3D-Guided Multi-Feature semantic enhancement network for person re-ID

Real-world applications require person re-identification (re-ID) systems to effectively utilize 3D shape information. Such information provides richer spatial, depth, and structural understanding to the model, enhancing its robustness to changes in viewpoint and pose. However, most existing person re-ID methods learn feature representations mainly from 2D images, typically ignoring the actual 3D human structure and spatial relationships. To facilitate better deployment of re-ID systems in real environments, we propose a novel framework called the 3D-Guided Multi-Feature Semantically Enhanced Person Re-ID Network. Firstly, for 3D features, we specially design a hybrid global-local deep spatial feature extractor that enhances the understanding and representation of point cloud details and global information perception through centroid connection and offset attention. Furthermore, to address the semantic mismatch between features of different depths in Convolutional Neural Networks (CNNs) and Transformers, we design a Dual Path Interactive Embedding (DPIE) Module. This module improves the discriminative and correlative properties of features, enhancing the model’s ability to understand and adapt to complex features. Finally, we introduce the novel Symbiotic Attention Module (SAM), which addresses the information asymmetry problem caused by the unidirectional flow of traditional cross-attention.
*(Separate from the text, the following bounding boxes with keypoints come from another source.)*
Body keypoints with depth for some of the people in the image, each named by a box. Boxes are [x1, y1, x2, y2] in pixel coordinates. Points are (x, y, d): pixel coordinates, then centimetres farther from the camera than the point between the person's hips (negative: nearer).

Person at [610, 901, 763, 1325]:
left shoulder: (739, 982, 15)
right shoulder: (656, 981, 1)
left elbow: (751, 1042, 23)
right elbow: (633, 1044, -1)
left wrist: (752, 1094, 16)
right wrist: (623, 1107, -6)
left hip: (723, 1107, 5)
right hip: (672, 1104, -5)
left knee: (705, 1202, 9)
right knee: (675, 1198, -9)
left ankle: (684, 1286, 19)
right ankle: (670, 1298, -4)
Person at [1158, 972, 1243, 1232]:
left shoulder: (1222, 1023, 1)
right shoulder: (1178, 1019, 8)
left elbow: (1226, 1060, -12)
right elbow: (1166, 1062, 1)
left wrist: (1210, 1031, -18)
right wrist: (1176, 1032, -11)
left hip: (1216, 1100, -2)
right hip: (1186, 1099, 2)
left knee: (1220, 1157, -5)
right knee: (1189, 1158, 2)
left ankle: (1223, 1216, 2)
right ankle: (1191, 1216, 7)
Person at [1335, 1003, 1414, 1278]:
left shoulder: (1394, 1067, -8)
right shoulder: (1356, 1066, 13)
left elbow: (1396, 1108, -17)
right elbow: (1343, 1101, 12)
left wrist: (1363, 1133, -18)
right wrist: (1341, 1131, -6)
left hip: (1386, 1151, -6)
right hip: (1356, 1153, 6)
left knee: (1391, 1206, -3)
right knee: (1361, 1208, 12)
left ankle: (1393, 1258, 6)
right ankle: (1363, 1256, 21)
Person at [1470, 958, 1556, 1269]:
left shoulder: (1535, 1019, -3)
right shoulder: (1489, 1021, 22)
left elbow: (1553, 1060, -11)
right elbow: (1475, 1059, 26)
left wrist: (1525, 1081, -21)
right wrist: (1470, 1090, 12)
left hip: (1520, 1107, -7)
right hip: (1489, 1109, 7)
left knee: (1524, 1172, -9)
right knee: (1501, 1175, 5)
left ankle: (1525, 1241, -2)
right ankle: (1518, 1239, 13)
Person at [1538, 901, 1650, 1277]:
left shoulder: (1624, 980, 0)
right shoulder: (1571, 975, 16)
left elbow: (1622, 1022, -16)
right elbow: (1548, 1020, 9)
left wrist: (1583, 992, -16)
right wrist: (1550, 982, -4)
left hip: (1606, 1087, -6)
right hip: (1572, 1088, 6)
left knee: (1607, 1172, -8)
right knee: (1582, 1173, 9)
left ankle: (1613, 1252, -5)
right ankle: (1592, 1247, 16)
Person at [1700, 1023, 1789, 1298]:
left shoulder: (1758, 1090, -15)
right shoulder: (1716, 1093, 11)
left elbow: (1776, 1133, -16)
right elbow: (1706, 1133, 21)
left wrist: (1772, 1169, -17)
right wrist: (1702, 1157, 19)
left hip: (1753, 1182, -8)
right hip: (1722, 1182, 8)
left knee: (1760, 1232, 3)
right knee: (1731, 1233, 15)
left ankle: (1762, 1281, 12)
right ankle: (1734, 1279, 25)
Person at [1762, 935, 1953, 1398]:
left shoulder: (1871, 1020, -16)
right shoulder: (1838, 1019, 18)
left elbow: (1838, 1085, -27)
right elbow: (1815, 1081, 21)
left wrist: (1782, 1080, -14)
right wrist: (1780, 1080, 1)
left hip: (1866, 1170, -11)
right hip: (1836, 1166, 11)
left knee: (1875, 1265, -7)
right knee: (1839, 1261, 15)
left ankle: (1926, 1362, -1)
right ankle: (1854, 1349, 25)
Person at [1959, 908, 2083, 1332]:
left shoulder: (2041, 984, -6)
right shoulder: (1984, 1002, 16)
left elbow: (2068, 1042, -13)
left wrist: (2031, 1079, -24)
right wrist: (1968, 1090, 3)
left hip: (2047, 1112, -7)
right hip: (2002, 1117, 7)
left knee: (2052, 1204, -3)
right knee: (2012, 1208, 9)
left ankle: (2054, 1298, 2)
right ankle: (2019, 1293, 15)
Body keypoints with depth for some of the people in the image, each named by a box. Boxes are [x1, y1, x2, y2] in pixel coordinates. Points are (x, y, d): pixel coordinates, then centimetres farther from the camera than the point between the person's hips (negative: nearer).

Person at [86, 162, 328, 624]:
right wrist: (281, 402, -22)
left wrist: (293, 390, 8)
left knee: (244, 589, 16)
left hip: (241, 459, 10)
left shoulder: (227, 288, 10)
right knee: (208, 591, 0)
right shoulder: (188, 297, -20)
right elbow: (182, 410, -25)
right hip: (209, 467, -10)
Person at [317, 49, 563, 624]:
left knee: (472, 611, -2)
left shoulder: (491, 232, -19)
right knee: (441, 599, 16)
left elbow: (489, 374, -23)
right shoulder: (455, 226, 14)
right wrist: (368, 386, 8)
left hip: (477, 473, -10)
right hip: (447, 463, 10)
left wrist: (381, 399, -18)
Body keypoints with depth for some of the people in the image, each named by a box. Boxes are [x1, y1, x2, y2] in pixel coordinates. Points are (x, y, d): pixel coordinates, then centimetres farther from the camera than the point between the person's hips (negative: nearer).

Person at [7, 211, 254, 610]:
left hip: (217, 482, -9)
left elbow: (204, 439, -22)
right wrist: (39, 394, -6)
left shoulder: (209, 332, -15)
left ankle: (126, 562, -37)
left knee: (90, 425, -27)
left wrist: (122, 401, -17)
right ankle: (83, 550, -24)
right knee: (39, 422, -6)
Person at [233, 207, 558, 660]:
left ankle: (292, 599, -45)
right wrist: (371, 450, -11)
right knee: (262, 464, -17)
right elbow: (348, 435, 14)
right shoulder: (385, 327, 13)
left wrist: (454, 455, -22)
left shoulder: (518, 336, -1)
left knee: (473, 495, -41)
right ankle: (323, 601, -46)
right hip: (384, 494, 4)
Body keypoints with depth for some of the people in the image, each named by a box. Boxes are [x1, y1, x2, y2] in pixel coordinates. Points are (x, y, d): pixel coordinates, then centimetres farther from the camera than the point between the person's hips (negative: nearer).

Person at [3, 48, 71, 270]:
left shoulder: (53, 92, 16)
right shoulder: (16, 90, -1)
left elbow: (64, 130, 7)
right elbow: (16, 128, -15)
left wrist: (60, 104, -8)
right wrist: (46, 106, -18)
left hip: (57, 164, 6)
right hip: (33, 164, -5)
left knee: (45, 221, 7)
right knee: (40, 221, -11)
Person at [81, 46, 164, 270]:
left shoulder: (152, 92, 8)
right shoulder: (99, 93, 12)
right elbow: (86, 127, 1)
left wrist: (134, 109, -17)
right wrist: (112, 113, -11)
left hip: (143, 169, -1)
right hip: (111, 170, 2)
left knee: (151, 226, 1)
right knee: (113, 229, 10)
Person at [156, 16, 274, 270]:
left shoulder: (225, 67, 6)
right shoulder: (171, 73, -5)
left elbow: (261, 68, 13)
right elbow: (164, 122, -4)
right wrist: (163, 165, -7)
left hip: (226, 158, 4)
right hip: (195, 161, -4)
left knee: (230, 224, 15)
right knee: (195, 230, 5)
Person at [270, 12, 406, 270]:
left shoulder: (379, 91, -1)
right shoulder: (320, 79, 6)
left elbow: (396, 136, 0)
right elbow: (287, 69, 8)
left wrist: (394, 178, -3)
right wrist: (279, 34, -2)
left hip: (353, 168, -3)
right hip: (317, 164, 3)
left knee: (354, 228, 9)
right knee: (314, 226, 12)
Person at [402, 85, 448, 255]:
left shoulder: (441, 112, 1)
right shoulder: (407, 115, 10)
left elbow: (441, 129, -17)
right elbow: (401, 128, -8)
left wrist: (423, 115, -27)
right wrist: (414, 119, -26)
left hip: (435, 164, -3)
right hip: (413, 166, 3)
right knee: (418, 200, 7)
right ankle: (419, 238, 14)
SAM enables bidirectional interaction between features, captures richer complementary information, enhances feature fusion, and establishes a deep connection between global structure and local details. We conducted extensive experiments on several widely used person re-ID datasets, including Market-1501, DukeMTMC-reID, and Occluded-REID, and the results demonstrate that our model outperforms existing methods. Notably, on the Market-1501 dataset, our model achieved 95.9% Rank-1 accuracy and 90.1% mAP.